🤖 AI Summary
This work addresses the challenges of instance segmentation in plankton microscopic images, where scarce annotations, cluttered backgrounds, and overlapping organisms hinder performance. To overcome these issues, the authors propose PlankFormer, a novel framework that integrates a generative pseudo-community image synthesis strategy to augment training data and combines a Mask2Former decoder with a Vision Transformer pretrained via Masked Autoencoders (MAE) in a self-supervised manner.
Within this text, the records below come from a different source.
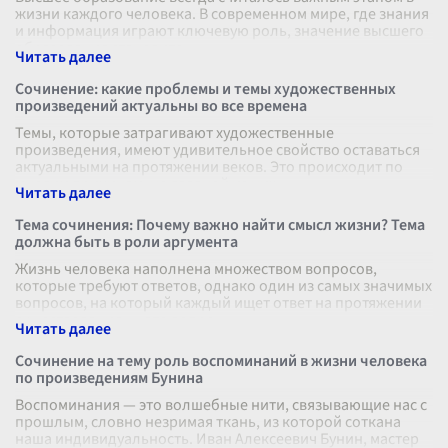
жизни каждого человека. В современном мире, где знания
и информация играют ключевую роль, значение высшего
образования становитс
...
Сочинение: какие проблемы и темы художественных
произведений актуальны во все времена
Темы, которые затрагивают художественные
произведения, имеют удивительное свойство оставаться
актуальными на протяжении веков. Это происходит по
многим причинам, но главной из них,
...
Тема сочинения: Почему важно найти смысл жизни? Тема
должна быть в роли аргумента
Жизнь человека наполнена множеством вопросов,
которые требуют ответов, однако один из самых значимых
вопросов, на который каждый ищет ответ на протяжении
существования, — это вопро
...
Сочинение на тему роль воспоминаний в жизни человека
по произведениям Бунина
Воспоминания — это волшебные нити, связывающие нас с
прошлым, словно незримая ткань, из которой соткана
наша индивидуальность. Иван Алексеевич Бунин, мастер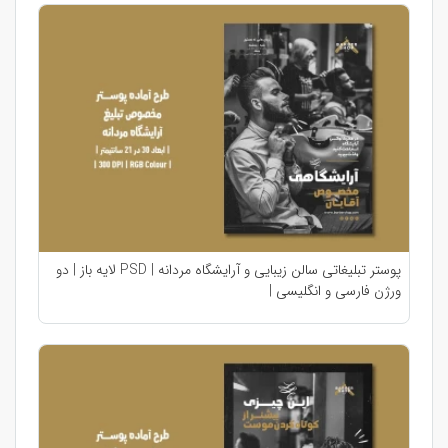
پوستر تبلیغاتی سالن زیبایی و آرایشگاه مردانه | PSD لایه باز | دو
ورژن فارسی و انگلیسی |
This design substantially reduces reliance on pixel-level annotations. Experimental results on real-world datasets demonstrate that PlankFormer significantly outperforms baseline methods such as Mask R-CNN, particularly in high-clutter scenarios, achieving more robust and accurate instance segmentation of plankton.
📝 Abstract
Plankton monitoring is essential for assessing aquatic ecosystems but is limited by the labor-intensive nature of manual microscopic analysis. Automating the segmentation of plankton from crowded images is crucial, however, it faces two major challenges: (i) the scarcity of pixel-level annotated datasets and (ii) the difficulty of distinguishing plankton from debris and overlapping individuals using conventional CNN-based methods. To address these issues, we propose PlankFormer, a novel framework for plankton instance segmentation. First, to overcome the data shortage, we introduce a method to generate labeled Pseudo Community Images (PCI) by synthesizing individual plankton images onto diverse backgrounds, including those created by generative models. Second, we propose a segmentation model utilizing a Vision Transformer (ViT) backbone with a Mask2Former decoder. To robustly capture the global structural features of plankton against occlusion and debris, we employ a Masked Autoencoder (MAE) for self-supervised pre-training on unlabeled individual images. Experimental results on real-world datasets demonstrate that our method significantly outperforms conventional methods, such as Mask R-CNN, particularly in challenging environments with high debris density. We demonstrate that our synthetic training strategy and MAE-based architecture enable high-precision segmentation with requiring less manual annotations for individual plankton images.